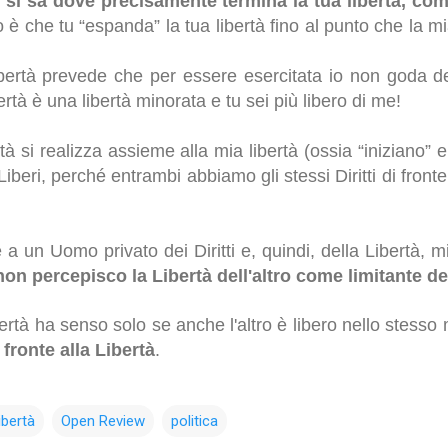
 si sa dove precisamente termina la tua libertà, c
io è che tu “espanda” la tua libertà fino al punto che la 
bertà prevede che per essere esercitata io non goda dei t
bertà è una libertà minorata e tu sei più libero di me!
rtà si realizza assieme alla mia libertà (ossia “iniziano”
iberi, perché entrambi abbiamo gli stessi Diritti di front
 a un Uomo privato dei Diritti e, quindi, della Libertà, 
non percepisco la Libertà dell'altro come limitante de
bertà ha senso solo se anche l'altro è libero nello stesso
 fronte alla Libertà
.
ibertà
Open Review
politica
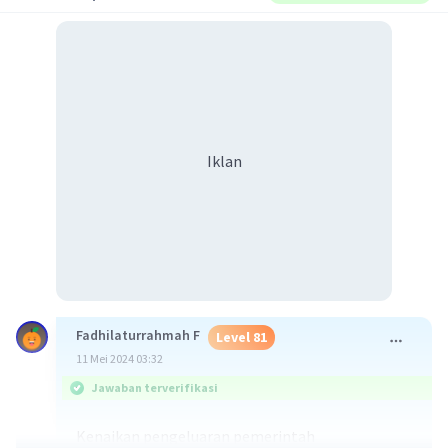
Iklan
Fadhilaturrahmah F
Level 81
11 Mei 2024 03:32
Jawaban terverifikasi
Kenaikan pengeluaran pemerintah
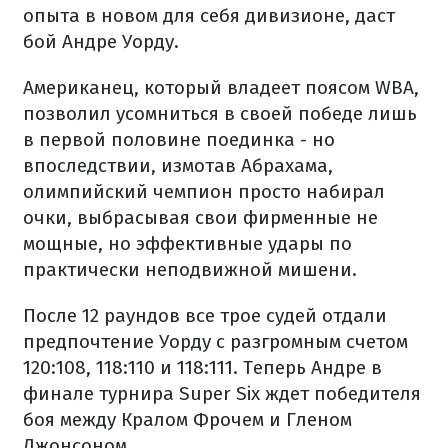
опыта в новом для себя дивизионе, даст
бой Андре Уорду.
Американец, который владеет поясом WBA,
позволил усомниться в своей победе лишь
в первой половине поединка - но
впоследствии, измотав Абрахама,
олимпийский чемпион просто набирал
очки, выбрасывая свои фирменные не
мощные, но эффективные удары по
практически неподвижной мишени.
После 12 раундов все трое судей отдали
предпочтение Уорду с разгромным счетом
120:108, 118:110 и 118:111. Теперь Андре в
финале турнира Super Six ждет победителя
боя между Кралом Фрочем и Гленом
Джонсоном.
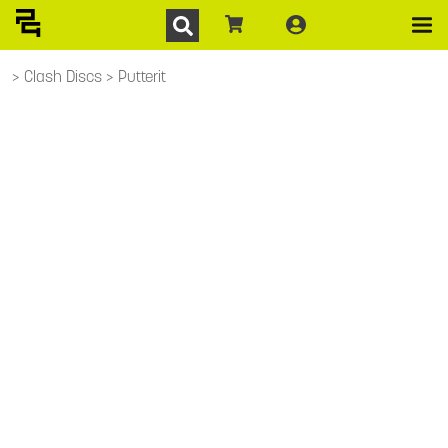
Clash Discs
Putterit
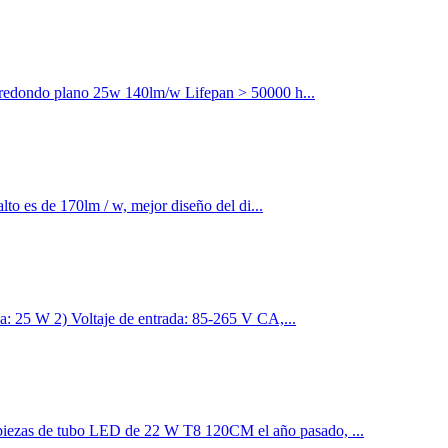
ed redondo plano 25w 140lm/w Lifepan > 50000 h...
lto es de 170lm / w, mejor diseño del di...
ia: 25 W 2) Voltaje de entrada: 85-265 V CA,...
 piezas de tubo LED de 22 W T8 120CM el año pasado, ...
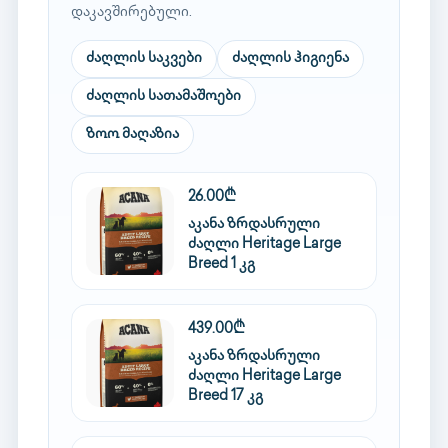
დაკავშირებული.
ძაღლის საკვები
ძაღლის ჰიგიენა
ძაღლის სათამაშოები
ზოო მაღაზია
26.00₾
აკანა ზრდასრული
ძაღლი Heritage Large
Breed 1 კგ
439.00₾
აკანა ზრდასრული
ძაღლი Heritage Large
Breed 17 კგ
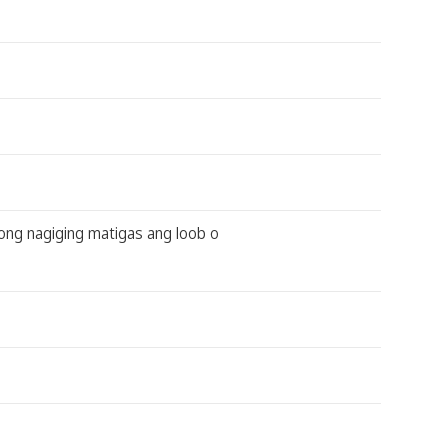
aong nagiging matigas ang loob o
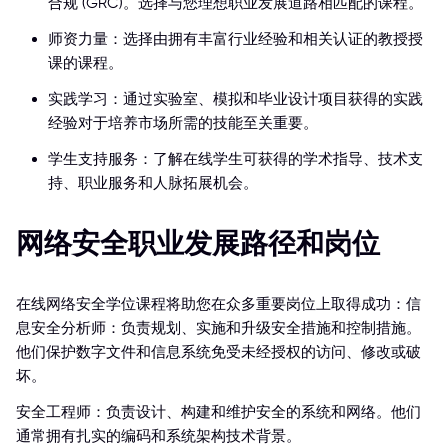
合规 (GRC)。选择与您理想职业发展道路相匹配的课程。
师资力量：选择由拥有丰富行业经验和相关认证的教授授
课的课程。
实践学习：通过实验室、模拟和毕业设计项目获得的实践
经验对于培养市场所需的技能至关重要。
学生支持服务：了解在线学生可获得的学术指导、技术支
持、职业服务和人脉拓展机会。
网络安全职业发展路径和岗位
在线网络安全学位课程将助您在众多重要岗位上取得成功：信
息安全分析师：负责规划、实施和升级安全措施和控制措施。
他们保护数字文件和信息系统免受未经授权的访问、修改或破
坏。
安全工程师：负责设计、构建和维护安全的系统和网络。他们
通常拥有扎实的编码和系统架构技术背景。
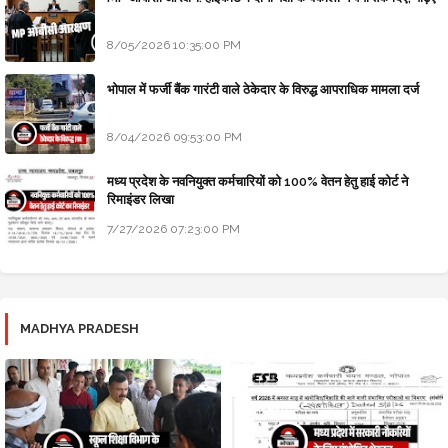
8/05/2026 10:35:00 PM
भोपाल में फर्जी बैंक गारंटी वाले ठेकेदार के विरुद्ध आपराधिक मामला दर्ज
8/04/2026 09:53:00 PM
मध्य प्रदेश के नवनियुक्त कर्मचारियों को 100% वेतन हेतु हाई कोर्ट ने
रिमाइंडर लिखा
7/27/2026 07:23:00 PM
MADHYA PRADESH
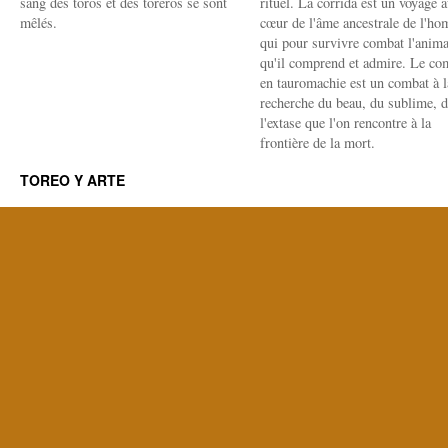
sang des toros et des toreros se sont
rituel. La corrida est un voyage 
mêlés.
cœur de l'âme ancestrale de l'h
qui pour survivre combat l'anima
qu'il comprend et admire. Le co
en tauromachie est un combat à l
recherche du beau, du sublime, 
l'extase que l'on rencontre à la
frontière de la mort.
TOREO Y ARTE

**Problem to work on:**
Give the count of lines in the records that contain "alla", and no other text.

**Task result:**
2